Predict Model And Error
After we make a model more than 1, we need to compare who the best model to use. we’re going to do a few things to find the best model then let’s go.
test_set$pred_regression = predict(object = regression, newdata = test_set)## Warning in predict.lm(object = regression, newdata = test_set): prediction from
## a rank-deficient fit may be misleading
test_set$pred_backward = predict(object = backward, newdata = test_set)
test_set = test_set %>%
mutate(error_regression = round(price - pred_regression, 0),
error_backward = round(price - pred_backward, 0))
test_set[1:10,] %>%
select(price, pred_regression, error_regression, pred_backward, error_backward)## price pred_regression error_regression pred_backward error_backward
## 1 510000 469330.1 40670 467824.3 42176
## 2 291850 252785.8 39064 251939.1 39911
## 3 662500 872745.2 -210245 872633.3 -210133
## 4 189000 378415.1 -189415 377750.4 -188750
## 5 2000000 1081997.1 918003 1080195.4 919805
## 6 329000 669252.5 -340252 670075.4 -341075
## 7 687500 537559.8 149940 538597.5 148903
## 8 696000 603755.9 92244 603803.8 92196
## 9 240000 209678.8 30321 209280.3 30720
## 10 210490 142710.3 67780 142375.5 68115
sqrt(mean(test_set$error_regression^2)) # RSE of Regression## [1] 216972.5
MAE(y_pred = test_set$pred_regression, y_true = test_set$price)## [1] 150982.1
sqrt(mean(test_set$error_backward^2)) # RSE of Backward## [1] 216975.4
MAE(y_pred = test_set$pred_backward, y_true = test_set$price)## [1] 150946.3
We can see RSE of them, then is very very little difference among Regression and Backward. but backward RSE better than Regression RSE and then we will use regression with `backward elimination
Evaluation Model
and we’re on the final step is evaluation model. this section has a lot of things to do, but don’t worry we will do all steps to the evaluation model.
Histogram
hist(backward$residuals, breaks = 5)shapiro.test(backward$residuals[0:5000])##
## Shapiro-Wilk normality test
##
## data: backward$residuals[0:5000]
## W = 0.81016, p-value < 2.2e-16
For the backward model, the P-value <0.05 so that it rejects H0. It also means that the residuals don’t spread normally and that our model has errors far around the mean.
Heteroscedasticity
bptest(backward)##
## studentized Breusch-Pagan test
##
## data: backward
## BP = 2123.2, df = 10, p-value < 2.2e-16
For backward models, the P-value <0.05 thus rejects H0. This also means that the residuals have a pattern (heteroscedasticity) where not all of the existing patterns are captured by the model created.
Multicollinearity
vif(backward)## bedrooms bathrooms sqft_living waterfront view
## 1.629428 2.573973 7.342700 1.212574 1.390872
## condition grade sqft_above sqft_living15 sqft_lot15
## 1.081988 3.072872 5.251822 2.705255 1.065496
There is no value equal to or more than 10 so that there is no multicollinearity between variables (between independent predictor variables).

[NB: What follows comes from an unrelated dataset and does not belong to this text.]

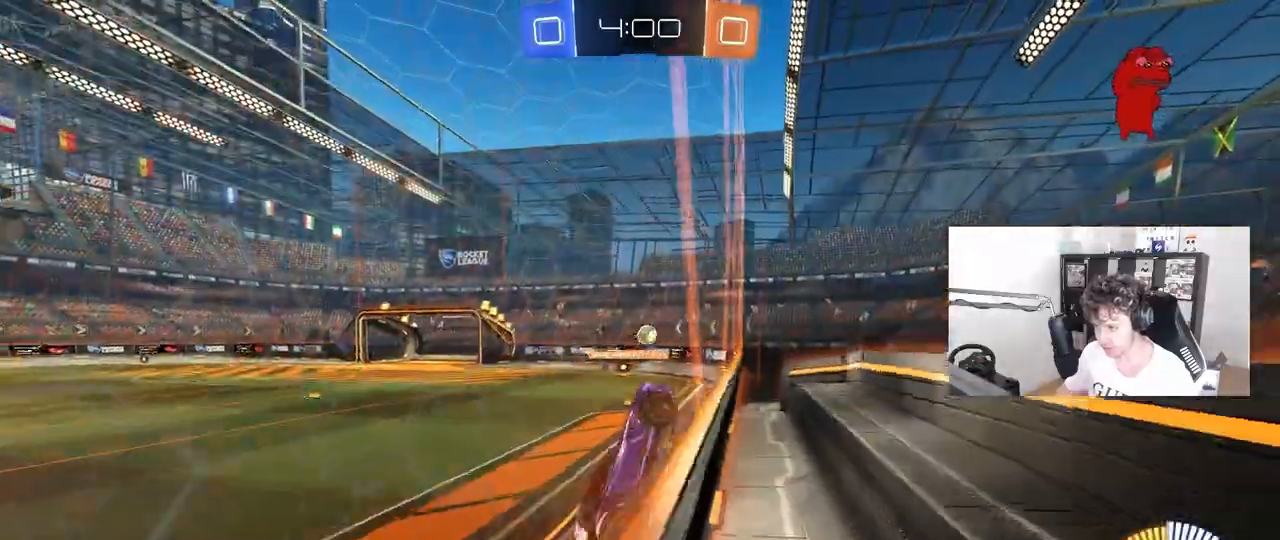
{"keys": ["w"], "mouse": [], "mouse_move": "still", "events": [[33, "a", "down"], [83, "a", "up"], [217, "d", "down"], [217, "mouse_left", "up"], [367, "d", "up"]]}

Based on the analysis results, the backward model has poor criteria as a linear regression model. Then, when comparing the RSE between the two models, the backward model gives a lower RSE value. Therefore, the backward model was chosen as a better model.
Conclusions and Suggestions
After we completely create a model until evaluation we know Model backward have R-Square 0.6543 and RSE 222522. Besides, after the analysis test was carried out, the model had unfavorable criteria.
but I know where I did wrong, the wrong is the data. why I can say that?? because the correlation target and predictor have a low score if you look up back, and you remember when we create a model name regression, that have a NA predictor. which means is too much predictor no have correlation one and another.
my suggestion is go find good data to make a regression model, beside that regression has many variations like Polynomial regression, Support Vector Regression (SVR), Decision Tree Regression, and Random Forest Regression. maybe next time I will compare all regression in one data and compare all models.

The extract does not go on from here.